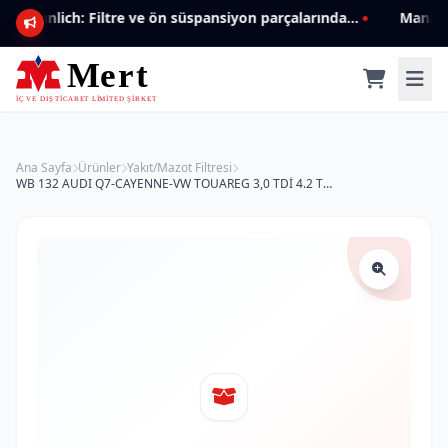
Mannlich: Filtre ve ön süspansiyon parçalarında genişleyen ürün yelpazesiyle kalite ve güven.
Ana Sayfa
Ürünler
Yakıt/Mazot Filtresi
WB 132 AUDI Q7-CAYENNE-VW TOUAREG 3,0 TDİ 4.2 TDİ 7L6 127 177 C Yakıt/Mazot Filtresi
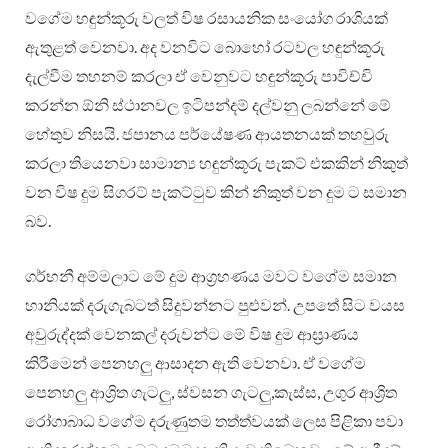
වගේම හඳුන්කූරු වලත් විෂ රසායනික සංයෝග රාශියක්
ඇතුළත් වෙනවා. අද වනවිට බොහෝ රටවල හඳුන්කූරු
දැල්වීම තහනම් කරලා ඒ වෙනුවට හඳුන්කූරු පාවිච්චි
කරන්න ඕනි ස්ථානවල ඉටිපන්දම් දල්වනු ලබන්නේ මේ
හේතුව නිසයි. ජපානය පර්යේෂණ ආයතනයක් තහවුරු
කරලා තියෙනවා සාමාන්‍ය හඳුන්කූරු පැකට් එකකින් නිකුත්
වන විෂ දුම සිගරට් පැකට්ටුව කින් නිකුත් වන දුම ට සමාන
බව.
ගර්භනී අම්මලාට මේ දුම ආග්‍රහණය මවට වගේම සමාන
හානියක් දරුගැබටත් සිදුවන්නට පුළුවන්. උපතේ සිට වයස
අවුරුද්දක් වෙනකල් දරුවන්ට මේ විෂ දුම ආඝ්‍රාණය
කිරීමෙන් පෙනහලු‍ ආසාදන ඇති වෙනවා. ඒ වගේම
පෙනහලු‍ ආශ්‍රිත ගැටලු‍, ස්වසන ගැටලු‍,කැස්ස, උගුර ආශ්‍රිත
රෝගාබාධ වගේම දරුණුතම තත්ත්වයක් ලෙස පිළිකා පවා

■ About this exercise ■
Repeat the records above exactly, from the first line through the line containing "වන විෂ දුම සිගරට්", and leave out the pictures.

■ Written reply ■
Mannlich: Filtre ve ön süspansiyon parçalarında genişleyen ürün yelpazesiyle kalite ve güven.
Ana Sayfa
Ürünler
Yakıt/Mazot Filtresi
WB 132 AUDI Q7-CAYENNE-VW TOUAREG 3,0 TDİ 4.2 TDİ 7L6 127 177 C Yakıt/Mazot Filtresi
වගේම හඳුන්කූරු වලත් විෂ රසායනික සංයෝග රාශියක්
ඇතුළත් වෙනවා. අද වනවිට බොහෝ රටවල හඳුන්කූරු
දැල්වීම තහනම් කරලා ඒ වෙනුවට හඳුන්කූරු පාවිච්චි
කරන්න ඕනි ස්ථානවල ඉටිපන්දම් දල්වනු ලබන්නේ මේ
හේතුව නිසයි. ජපානය පර්යේෂණ ආයතනයක් තහවුරු
කරලා තියෙනවා සාමාන්‍ය හඳුන්කූරු පැකට් එකකින් නිකුත්
වන විෂ දුම සිගරට් පැකට්ටුව කින් නිකුත් වන දුම ට සමාන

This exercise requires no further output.